▶ **The problem**:
Quote, word for word, the text read from every one of the page images below. Leave the pictures out of your answer.

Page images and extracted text
-- Opening Marker --

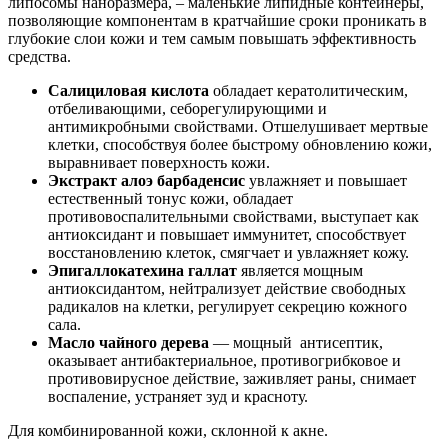
липосомы наноразмера, – маленькие липидные контейнеры,
позволяющие компонентам в кратчайшие сроки проникать в
глубокие слои кожи и тем самым повышать эффективность
средства.
Салициловая кислота
обладает кератолитическим,
отбеливающими, себорегулирующими и
антимикробными свойствами. Отшелушивает мертвые
клетки, способствуя более быстрому обновлению кожи,
выравнивает поверхность кожи.
Экстракт алоэ барбаденсис
увлажняет и повышает
естественный тонус кожи, обладает
противовоспалительными свойствами, выступает как
антиоксидант и повышает иммунитет, способствует
восстановлению клеток, смягчает и увлажняет кожу.
Эпигаллокатехина галлат
является мощным
антиоксидантом, нейтрализует действие свободных
радикалов на клетки, регулирует секрецию кожного
сала.
Масло чайного дерева
— мощный антисептик,
оказывает антибактериальное, противогрибковое и
противовирусное действие, заживляет раны, снимает
воспаление, устраняет зуд и красноту.
Для комбинированной кожи, склонной к акне.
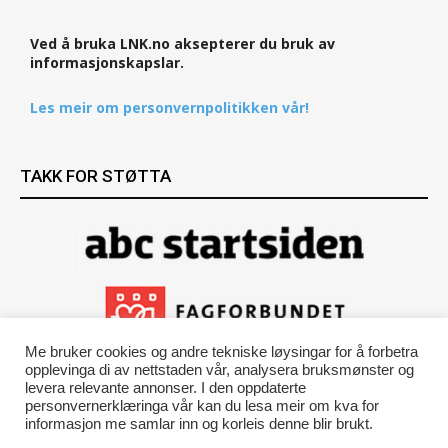
Ved å bruka LNK.no aksepterer du bruk av
informasjonskapslar.
Les meir om personvernpolitikken vår!
TAKK FOR STØTTA
Me bruker cookies og andre tekniske løysingar for å forbetra
opplevinga di av nettstaden vår, analysera bruksmønster og
levera relevante annonser. I den oppdaterte
personvernerklæringa vår kan du lesa meir om kva for
informasjon me samlar inn og korleis denne blir brukt.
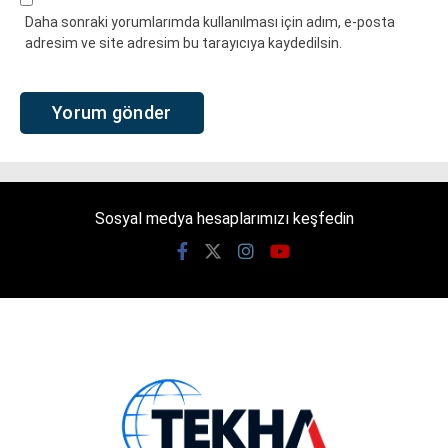
Daha sonraki yorumlarımda kullanılması için adım, e-posta
adresim ve site adresim bu tarayıcıya kaydedilsin.
Sosyal medya hesaplarımızı keşfedin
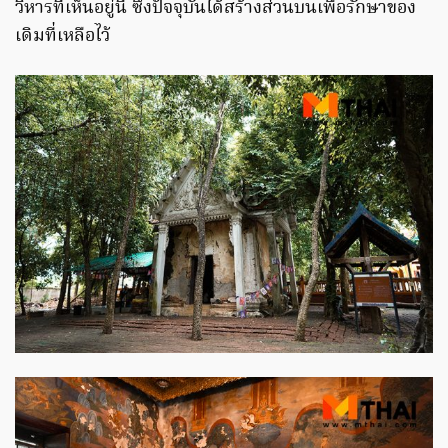
วิหารที่เห็นอยู่นี้ ซึ่งปัจจุบันได้สร้างส่วนบนเพื่อรักษาของ
เดิมที่เหลือไว้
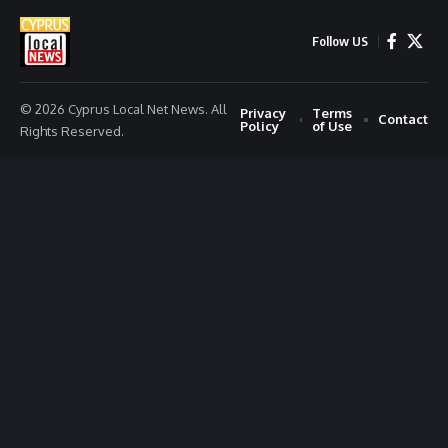
Follow US
© 2026 Cyprus Local Net News. All
Privacy
Terms
Contact
Policy
of Use
Rights Reserved.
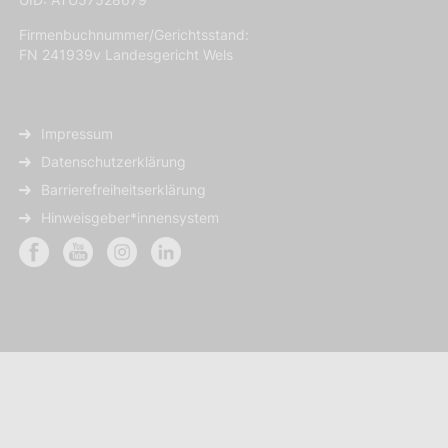
Firmenbuchnummer/Gerichtsstand:
FN 241939v Landesgericht Wels
Impressum
Datenschutzerklärung
Barrierefreiheitserklärung
Hinweisgeber*innensystem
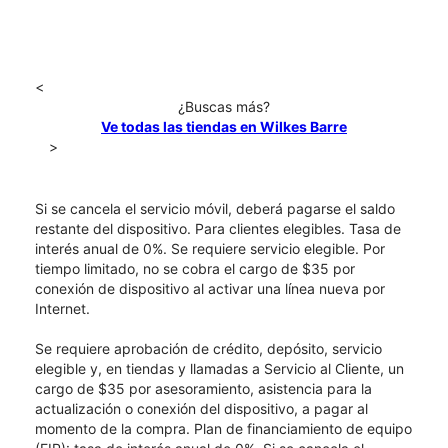
<
¿Buscas más?
Ve todas las tiendas en Wilkes Barre
>
Si se cancela el servicio móvil, deberá pagarse el saldo
restante del dispositivo. Para clientes elegibles. Tasa de
interés anual de 0%. Se requiere servicio elegible. Por
tiempo limitado, no se cobra el cargo de $35 por
conexión de dispositivo al activar una línea nueva por
Internet.
Se requiere aprobación de crédito, depósito, servicio
elegible y, en tiendas y llamadas a Servicio al Cliente, un
cargo de $35 por asesoramiento, asistencia para la
actualización o conexión del dispositivo, a pagar al
momento de la compra. Plan de financiamiento de equipo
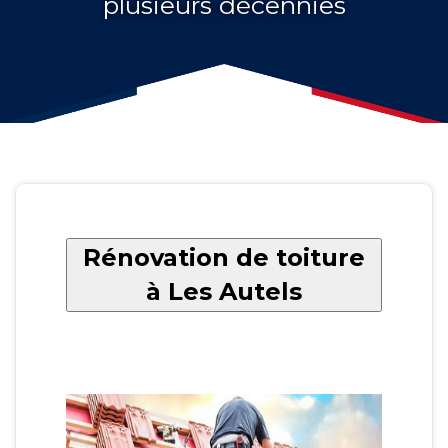
plusieurs décennies
Rénovation de toiture
à Les Autels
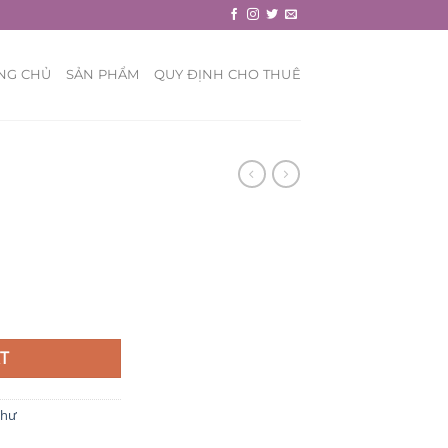
NG CHỦ
SẢN PHẨM
QUY ĐỊNH CHO THUÊ
T
Thư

-- Closing Marker --

▶ **Answer to the exercise**:
липосомы наноразмера, – маленькие липидные контейнеры,
позволяющие компонентам в кратчайшие сроки проникать в
глубокие слои кожи и тем самым повышать эффективность
средства.
Салициловая кислота
обладает кератолитическим,
отбеливающими, себорегулирующими и
антимикробными свойствами. Отшелушивает мертвые
клетки, способствуя более быстрому обновлению кожи,
выравнивает поверхность кожи.
Экстракт алоэ барбаденсис
увлажняет и повышает
естественный тонус кожи, обладает
противовоспалительными свойствами, выступает как
антиоксидант и повышает иммунитет, способствует
восстановлению клеток, смягчает и увлажняет кожу.
Эпигаллокатехина галлат
является мощным
антиоксидантом, нейтрализует действие свободных
радикалов на клетки, регулирует секрецию кожного
сала.
Масло чайного дерева
— мощный антисептик,
оказывает антибактериальное, противогрибковое и
противовирусное действие, заживляет раны, снимает
воспаление, устраняет зуд и красноту.
Для комбинированной кожи, склонной к акне.
Ved å bruka LNK.no aksepterer du bruk av
informasjonskapslar.
Les meir om personvernpolitikken vår!
TAKK FOR STØTTA
Me bruker cookies og andre tekniske løysingar for å forbetra
opplevinga di av nettstaden vår, analysera bruksmønster og
levera relevante annonser. I den oppdaterte
personvernerklæringa vår kan du lesa meir om kva for
informasjon me samlar inn og korleis denne blir brukt.
Daha sonraki yorumlarımda kullanılması için adım, e-posta
adresim ve site adresim bu tarayıcıya kaydedilsin.
Sosyal medya hesaplarımızı keşfedin
วิหารที่เห็นอยู่นี้ ซึ่งปัจจุบันได้สร้างส่วนบนเพื่อรักษาของ
เดิมที่เหลือไว้
Follow US
© 2026 Cyprus Local Net News. All
Privacy
Terms
Contact
Policy
of Use
Rights Reserved.
Firmenbuchnummer/Gerichtsstand:
FN 241939v Landesgericht Wels
Impressum
Datenschutzerklärung
Barrierefreiheitserklärung
Hinweisgeber*innensystem
<
¿Buscas más?
Ve todas las tiendas en Wilkes Barre
>
Si se cancela el servicio móvil, deberá pagarse el saldo
restante del dispositivo. Para clientes elegibles. Tasa de
interés anual de 0%. Se requiere servicio elegible. Por
tiempo limitado, no se cobra el cargo de $35 por
conexión de dispositivo al activar una línea nueva por
Internet.
Se requiere aprobación de crédito, depósito, servicio
elegible y, en tiendas y llamadas a Servicio al Cliente, un
cargo de $35 por asesoramiento, asistencia para la
actualización o conexión del dispositivo, a pagar al
momento de la compra. Plan de financiamiento de equipo
plusieurs décennies
Rénovation de toiture
à Les Autels
NG CHỦ
SẢN PHẨM
QUY ĐỊNH CHO THUÊ
T
Thư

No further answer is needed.